Das klang nach Friede, Freude, Eierkuchen zwischen staatlich gefördertem Theater und den freien Spielstätten. Der kürzlich gemachte Versuch der Shakespeare Company, ein nicht nach kostendeckenden Gesichtspunkten arbeitendes Stadttheater grundsätzlich in Frage zu stellen, weil damit den freien Theatern eine stattliche Förderung ganz entzogen würde, war vorerst zurückgeschlagen. Selbst Shakespeare Norbert Kentrup bestand nicht mehr auf seinem umstürzlerischen Vorschlag, daß das Stadttheater auf seine tariflich festgelegten Gehaltserhöhungen aus dem Kulturetat zu Gunsten einer allgemeinen Umverteilung verzichten sollte. Er und die VertreterInnen der anderen Sparten besänftigen sich mit der schönen Idee, daß alle Theaterinstitutionen, statt gegeneinander zu arbeiten, gemeinsame Forderungen stellen könnten. „Es ist doch nicht wahr,“ so Reinhold Schäfer vom Freiraumtheater, „daß Bremen kein Geld hat. In anderen Bereichen sind Millionen da. Wir müssen gemeinsam in den Verteilungskampf einsteigen.“

Als man aber schon das Thema wechseln wollte, war es dem Goethetheater-Rechnungschef Rolf Rempe dann doch der Harmonie zuviel. „Das ist doch alles Unsinn hier“, sagte Rempe, „solange wir die Strukturen und den technischen Apparat eines städtischen Theaters haben, werden wir selbstverständlich keine Etaterhöhungen zurückweisen. Wir sind dringend auf Personalerweiterungen angewiesen, wenn wir nicht in die dritte Klasse abfallen wollen. Ist das Staatstheater überholt? Oder brauchen wir es für die kulturelle Wirkung einer Stadt?“.

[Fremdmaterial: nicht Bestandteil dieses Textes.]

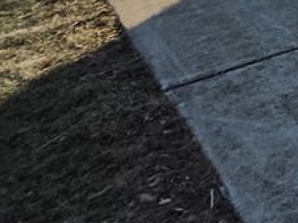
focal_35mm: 83
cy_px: -346
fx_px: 714
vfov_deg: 12.7
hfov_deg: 11.0
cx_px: 927
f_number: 1.9
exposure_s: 1/2600
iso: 40
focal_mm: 2.2
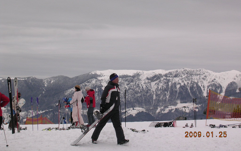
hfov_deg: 20.6
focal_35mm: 101
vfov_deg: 12.9
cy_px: 63
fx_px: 663
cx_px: 120
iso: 100
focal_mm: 14.5
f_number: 4.4
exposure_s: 1/264
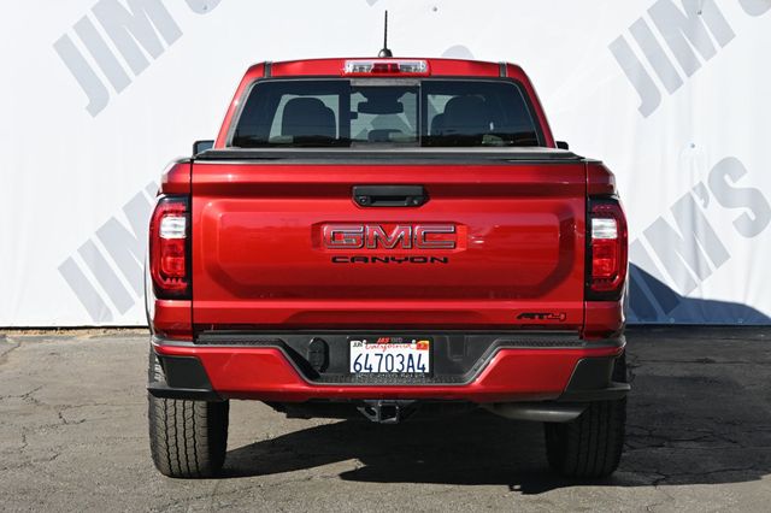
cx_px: 386
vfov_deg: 18.2
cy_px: 256
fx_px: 1605
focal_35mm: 75
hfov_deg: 27.0
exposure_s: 1/250
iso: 160
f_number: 6.3
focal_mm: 50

Damit begann dann doch die Grundsatzdiskussion: Alle Gehälter, die über siebentausend Mark im Monat lägen seien, so Kentrup, zutiefst unmoralisch in einer Institution wie dem Theater, das durchaus zum Konsumverzicht, etc. aufrufe. — „Ich weiß doch wo Sie hinwollen! Wir sollen bestehende Tarifverträge brechen!“ rief Rempe. — „Mit Ihnen kann man nicht kooperieren. Das ist wie mit den Fröschen zusammen den Sumpf trockenlegen wollen!“, so Klaus Kellner aus dem Literaturkontor.

Bevor dann aber alles auseinanderbrach, kam Brigitte Schulte-Hofkrüger (Dacapo) mit einem hübschen Vorschlag zur Gemeinsamkeit und verschob damit den Kampf um den Kulturetat auf nächstes Jahr: Gegen den grassierenden Ausländerhaß sollte man das Roma-Theater Pralipe einladen und sich Organisation und Kosten teilen. Heyme würde das Goethetheater zur Verfügung stellen. Ohne Miete zu verlangen.